To pay the bills as a struggling artist in New York, Rubin worked with architects and designers who wanted custom interior metal work, such as staircases and copper-clad walls. “This was the 1980s, so metal was really emerging as a much more acceptable decorative material,” he says. “It became more refined, more aesthetic.” Making the transition from artist to designer was a natural one for Rubin. “I know what it feels like to be an artist,” he says. “You wake up in the morning and put on a very different hat. You are really involved with cultural and social issues, not so much utilitarian issues. Now I am a designer.”
Harris Rubin creates a wide range of furniture in his Baltimore studio.
With every design, Rubin is conscious of that fine line between art and utility. “I want to make things that are simple and fit within the context of the design,” he explains. “I want a piece to look good with the rug. I want it to be comfortable—something you can sit with and put a drink on, something that is not screamingly calling attention to itself.”

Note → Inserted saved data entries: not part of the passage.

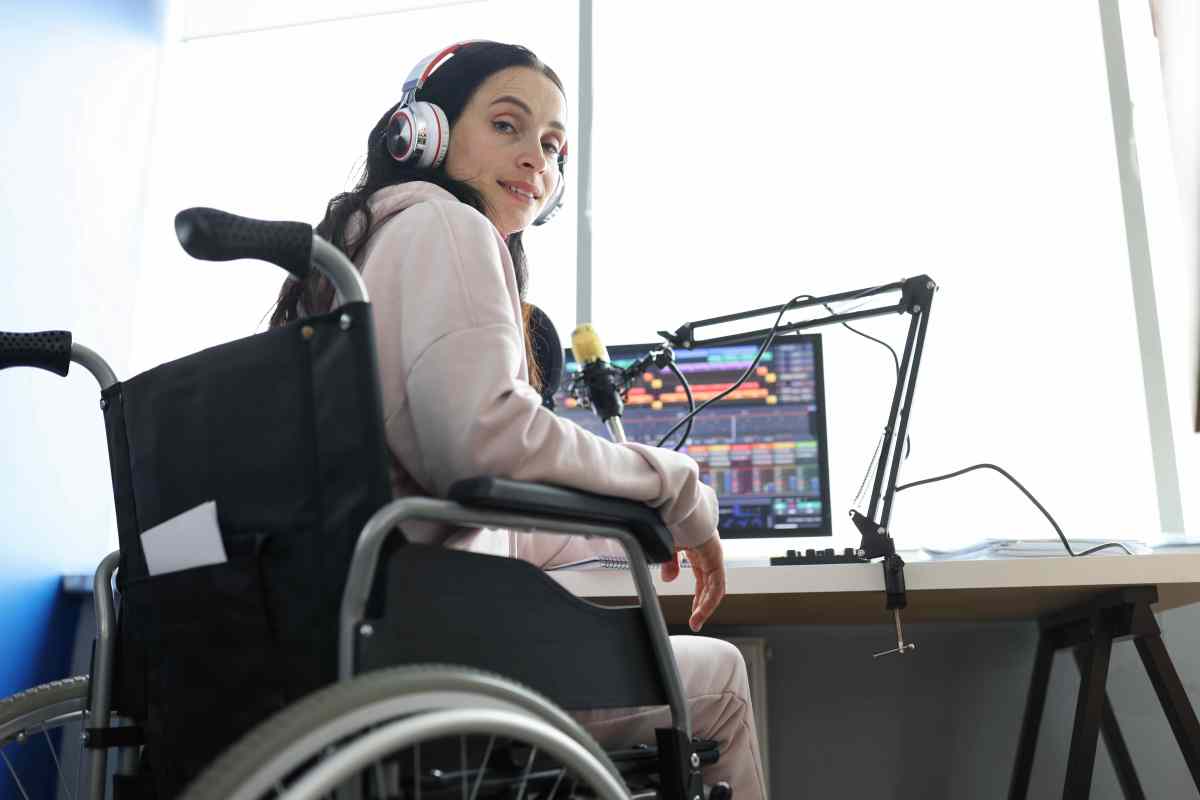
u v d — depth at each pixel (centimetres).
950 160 258
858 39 272
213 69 304
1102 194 251
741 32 279
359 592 73
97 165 258
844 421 240
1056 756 215
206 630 85
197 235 72
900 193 258
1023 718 212
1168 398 236
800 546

Today, Rubin creates his furniture line from an unassuming one-story brick building within the city limits of Baltimore, a move he made for economic reasons back in 2002. Harris Rubin, Inc., is a five-person outfit whose work is carried by a dozen designer showrooms nationwide, including Holly Hunt in Miami and David Sutherland in Dallas. Although he’s no longer in Brooklyn, a majority of his clientele is still located in New York, along with the West Coast, Miami and Chicago. Though the company has grown since Rubin’s days as a one-man shop, he still chooses all materials and finishes each piece of furniture himself. “I buy all of the wood myself,” he says, “like a chef who buys his own tomatoes. We are still at the level where I can select stuff by hand.”
So even though that kid from Bethesda who adored Legos is all grown up and has since traded those brightly colored blocks for custom metal-sculpted furniture with high-end finishes, his innate desire to build stuff still burns strong. “It doesn’t matter where I am,” jokes Rubin. “Put me in a diner and I will probably build something out of the straws.”
Kelli Rosen is a freelance writer based in Monkton, Maryland. For more information on Harris Rubin, visit www.harrisrubin.com.
Other pieces in Rubin’s collection include the 75-inch-tall compass torchere.
Rubin can customize the Mondrian dining table as a console or a square or rectangular table.
Rubin recently designed Wave as a private commission and has now prototyped it for production. The asymmetrical steel arcs of its base are a nod to sculptor Richard Serra. The base is steel in a lacquered, gunmetal finish; the top is solid walnut.
Rubin’s bench also started as a private commission for a client with a modern apartment in Manhattan. It combines solid walnut with curved steel.
Rubin’s new bookshelf, also inspired by Mondrian, can be custom-ordered to match any color palette. The red version pays tribute to traditional Chinese lacquered pieces.